Criminals Sentenced for Crimes They Haven't Committed (Yet)

By Christopher Coble, Esq. on August 10, 2015 | Last updated on March 21, 2019

Potential uses for risk assessment tools can sound like something out of Tom Cruise's "Minority Report": the tools can potentially punish people based on crimes they may commit in the future. But using risk assessments to aid in sentencing isn't quite as extreme as arresting people based on the predictions of three psychic children.

So how do risk assessments work, and how are they used in criminal sentencing?

Risk Assessment Tools

FiveThirtyEight reported on risk assessments last week: "The tools try to predict recidivism -- repeat offending or breaking the rules of probation or parole -- using statistical probabilities based on factors such as age, employment history and prior criminal record."

Risk assessment tools vary, but they generally involve questionnaires that use demographic, familial, and criminal factors to assign scores "based on statistical probabilities derived from previous offenders' behavior." Just about every state uses them in some fashion, normally to set bail, parole, and probation conditions.

Risk Assessments for Criminal Sentencing

Pennsylvania is currently considering using risk assessments when determining a person's sentence following a criminal conviction. While this may sounds like a recipe for offenders getting longer jail sentences based on a belief that they'll commit another crime in the future, the state plan "could allow some offenders considered low risk to get shorter prison sentences than they would otherwise or avoid incarceration entirely."

Pros/Cons

Risk assessments seem like a good solution to the problems that mandatory minimum sentencing and "three-strike laws" can create -- they can take personal circumstances into account, and craft a sentence more appropriate to the offender, rather than assigned disproportionately harsh sentences of low-risk people. But risk assessments themselves can be problematic.

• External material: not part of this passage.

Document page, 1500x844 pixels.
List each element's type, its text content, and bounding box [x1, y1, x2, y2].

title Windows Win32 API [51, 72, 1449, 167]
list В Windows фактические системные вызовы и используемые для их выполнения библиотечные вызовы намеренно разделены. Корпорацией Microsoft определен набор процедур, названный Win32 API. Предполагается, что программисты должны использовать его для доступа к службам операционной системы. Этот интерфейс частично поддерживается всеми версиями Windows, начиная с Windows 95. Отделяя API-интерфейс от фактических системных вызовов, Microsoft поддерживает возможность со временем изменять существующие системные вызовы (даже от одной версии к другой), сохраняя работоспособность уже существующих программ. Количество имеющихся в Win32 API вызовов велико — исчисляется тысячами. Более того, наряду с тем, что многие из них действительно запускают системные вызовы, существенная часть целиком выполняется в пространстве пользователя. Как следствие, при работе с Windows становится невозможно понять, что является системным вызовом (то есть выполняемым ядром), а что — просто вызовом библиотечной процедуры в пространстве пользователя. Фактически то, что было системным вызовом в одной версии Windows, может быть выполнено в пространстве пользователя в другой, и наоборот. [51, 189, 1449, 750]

Aside from the obvious problems of obtaining reliable statistical information and the accuracy of predictive models, risk assessments could ingrain the very biases a more personalized approach is meant to ignore. As former Attorney General Eric Holder noted, "By basing sentencing decisions on static factors and immutable characteristics -- like the defendant's education level, socioeconomic background, or neighborhood -- they may exacerbate unwarranted and unjust disparities that are already far too common in our criminal justice system and in our society."

Pennsylvania's plan has yet to go into effect, and we could be years away from knowing whether and how it impacts criminal sentencing. Hopefully we're a long way off from being thrown in jail before we ever commit a crime.